> [DIRECTIONS FOR THIS TASK]: From the listing below, copy only the lines from the line that contains "24: (991, 610, 3.74)" to the line that contains "38: (459, 25, 7.27)", counting those two lines as part of the copy.

> [GIVEN ENTRIES]:
========

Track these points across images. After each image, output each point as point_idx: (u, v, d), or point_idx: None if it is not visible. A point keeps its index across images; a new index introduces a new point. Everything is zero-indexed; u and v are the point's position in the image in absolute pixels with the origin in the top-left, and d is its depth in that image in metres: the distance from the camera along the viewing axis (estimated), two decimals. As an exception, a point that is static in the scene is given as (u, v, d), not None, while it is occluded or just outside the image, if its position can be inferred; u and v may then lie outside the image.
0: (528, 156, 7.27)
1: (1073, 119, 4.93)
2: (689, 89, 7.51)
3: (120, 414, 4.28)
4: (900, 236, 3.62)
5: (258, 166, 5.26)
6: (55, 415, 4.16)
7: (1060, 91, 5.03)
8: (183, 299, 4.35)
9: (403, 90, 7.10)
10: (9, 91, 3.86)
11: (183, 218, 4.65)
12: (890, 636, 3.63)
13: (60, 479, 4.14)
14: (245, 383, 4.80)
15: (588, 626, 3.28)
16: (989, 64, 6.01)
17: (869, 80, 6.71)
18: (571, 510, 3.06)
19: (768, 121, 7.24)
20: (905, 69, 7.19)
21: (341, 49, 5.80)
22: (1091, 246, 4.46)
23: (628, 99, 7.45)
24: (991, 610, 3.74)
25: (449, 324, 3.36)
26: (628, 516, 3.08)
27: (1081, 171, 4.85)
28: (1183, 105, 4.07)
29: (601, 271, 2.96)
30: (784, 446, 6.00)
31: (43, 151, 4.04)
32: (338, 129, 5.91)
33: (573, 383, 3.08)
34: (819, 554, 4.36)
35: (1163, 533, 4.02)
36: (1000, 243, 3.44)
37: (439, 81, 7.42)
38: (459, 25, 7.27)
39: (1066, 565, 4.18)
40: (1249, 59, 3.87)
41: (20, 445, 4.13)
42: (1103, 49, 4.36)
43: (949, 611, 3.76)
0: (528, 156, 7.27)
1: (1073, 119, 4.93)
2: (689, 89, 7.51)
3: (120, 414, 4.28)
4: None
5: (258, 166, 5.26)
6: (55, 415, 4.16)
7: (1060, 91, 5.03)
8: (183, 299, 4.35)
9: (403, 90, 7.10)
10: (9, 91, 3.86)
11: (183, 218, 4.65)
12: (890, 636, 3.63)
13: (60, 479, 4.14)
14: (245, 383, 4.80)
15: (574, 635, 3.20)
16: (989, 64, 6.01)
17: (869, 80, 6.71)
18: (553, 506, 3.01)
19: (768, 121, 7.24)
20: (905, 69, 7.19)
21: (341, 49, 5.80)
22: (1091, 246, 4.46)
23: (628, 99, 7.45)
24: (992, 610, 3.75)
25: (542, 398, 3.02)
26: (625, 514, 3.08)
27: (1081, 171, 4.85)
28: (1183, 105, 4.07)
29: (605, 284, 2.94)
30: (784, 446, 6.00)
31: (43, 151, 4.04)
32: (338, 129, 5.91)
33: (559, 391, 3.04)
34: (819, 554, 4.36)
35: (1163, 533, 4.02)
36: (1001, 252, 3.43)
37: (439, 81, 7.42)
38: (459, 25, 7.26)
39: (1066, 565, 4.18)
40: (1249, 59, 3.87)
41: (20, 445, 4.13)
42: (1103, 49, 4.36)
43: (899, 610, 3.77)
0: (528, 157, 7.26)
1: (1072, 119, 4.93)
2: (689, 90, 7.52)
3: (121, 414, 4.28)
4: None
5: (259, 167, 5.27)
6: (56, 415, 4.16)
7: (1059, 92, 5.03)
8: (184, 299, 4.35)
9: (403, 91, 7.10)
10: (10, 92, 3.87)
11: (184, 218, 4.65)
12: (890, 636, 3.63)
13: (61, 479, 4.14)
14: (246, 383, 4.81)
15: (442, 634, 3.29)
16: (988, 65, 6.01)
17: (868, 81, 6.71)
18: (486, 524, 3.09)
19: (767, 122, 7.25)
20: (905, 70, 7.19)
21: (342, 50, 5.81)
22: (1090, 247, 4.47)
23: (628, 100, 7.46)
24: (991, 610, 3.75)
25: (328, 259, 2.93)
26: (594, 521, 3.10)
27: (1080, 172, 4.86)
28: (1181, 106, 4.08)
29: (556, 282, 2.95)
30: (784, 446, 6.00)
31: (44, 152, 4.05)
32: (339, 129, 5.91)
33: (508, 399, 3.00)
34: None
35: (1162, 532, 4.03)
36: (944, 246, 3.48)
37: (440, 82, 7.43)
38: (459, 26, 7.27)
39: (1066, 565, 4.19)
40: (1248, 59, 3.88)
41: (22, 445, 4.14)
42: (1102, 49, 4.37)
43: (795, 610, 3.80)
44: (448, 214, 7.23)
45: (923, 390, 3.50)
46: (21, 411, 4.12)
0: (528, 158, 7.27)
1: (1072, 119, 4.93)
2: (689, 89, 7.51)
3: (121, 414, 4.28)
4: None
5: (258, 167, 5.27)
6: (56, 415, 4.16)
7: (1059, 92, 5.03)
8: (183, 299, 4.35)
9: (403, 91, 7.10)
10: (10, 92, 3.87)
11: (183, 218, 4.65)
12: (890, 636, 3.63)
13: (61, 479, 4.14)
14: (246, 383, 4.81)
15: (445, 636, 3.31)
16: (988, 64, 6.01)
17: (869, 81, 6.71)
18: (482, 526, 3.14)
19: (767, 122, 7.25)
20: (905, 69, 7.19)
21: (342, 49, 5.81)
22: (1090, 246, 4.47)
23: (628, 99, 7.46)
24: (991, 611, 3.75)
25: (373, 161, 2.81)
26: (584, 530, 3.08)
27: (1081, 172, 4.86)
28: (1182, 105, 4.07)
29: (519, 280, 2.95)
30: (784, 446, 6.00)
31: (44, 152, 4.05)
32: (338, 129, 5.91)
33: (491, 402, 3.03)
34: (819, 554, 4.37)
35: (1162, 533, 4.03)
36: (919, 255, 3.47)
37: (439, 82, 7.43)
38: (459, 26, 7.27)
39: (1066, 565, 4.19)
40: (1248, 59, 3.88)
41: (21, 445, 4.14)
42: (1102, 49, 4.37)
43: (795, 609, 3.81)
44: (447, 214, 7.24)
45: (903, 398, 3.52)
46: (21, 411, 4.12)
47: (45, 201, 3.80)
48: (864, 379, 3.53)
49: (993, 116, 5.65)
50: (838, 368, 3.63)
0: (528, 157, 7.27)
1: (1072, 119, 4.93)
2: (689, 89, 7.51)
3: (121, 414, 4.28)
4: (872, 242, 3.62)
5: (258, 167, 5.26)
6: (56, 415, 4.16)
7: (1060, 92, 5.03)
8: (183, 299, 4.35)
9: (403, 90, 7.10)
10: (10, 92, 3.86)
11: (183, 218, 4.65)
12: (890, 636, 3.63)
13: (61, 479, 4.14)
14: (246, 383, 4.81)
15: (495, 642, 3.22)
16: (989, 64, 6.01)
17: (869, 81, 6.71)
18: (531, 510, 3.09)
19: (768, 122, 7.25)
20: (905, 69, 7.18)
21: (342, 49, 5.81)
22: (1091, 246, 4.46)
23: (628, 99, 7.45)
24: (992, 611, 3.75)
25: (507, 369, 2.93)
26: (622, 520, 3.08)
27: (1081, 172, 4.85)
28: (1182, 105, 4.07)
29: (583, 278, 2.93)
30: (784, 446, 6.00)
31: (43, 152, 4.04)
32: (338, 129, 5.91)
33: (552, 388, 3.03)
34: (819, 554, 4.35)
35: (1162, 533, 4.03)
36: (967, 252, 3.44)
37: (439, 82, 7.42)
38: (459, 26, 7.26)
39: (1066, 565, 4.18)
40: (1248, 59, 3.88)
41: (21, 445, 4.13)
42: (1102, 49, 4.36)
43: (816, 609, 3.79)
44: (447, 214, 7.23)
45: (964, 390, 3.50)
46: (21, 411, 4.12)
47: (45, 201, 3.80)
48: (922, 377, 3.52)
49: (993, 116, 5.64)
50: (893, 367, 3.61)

========

> [EXERCISE OUTPUT]:
24: (991, 610, 3.74)
25: (449, 324, 3.36)
26: (628, 516, 3.08)
27: (1081, 171, 4.85)
28: (1183, 105, 4.07)
29: (601, 271, 2.96)
30: (784, 446, 6.00)
31: (43, 151, 4.04)
32: (338, 129, 5.91)
33: (573, 383, 3.08)
34: (819, 554, 4.36)
35: (1163, 533, 4.02)
36: (1000, 243, 3.44)
37: (439, 81, 7.42)
38: (459, 25, 7.27)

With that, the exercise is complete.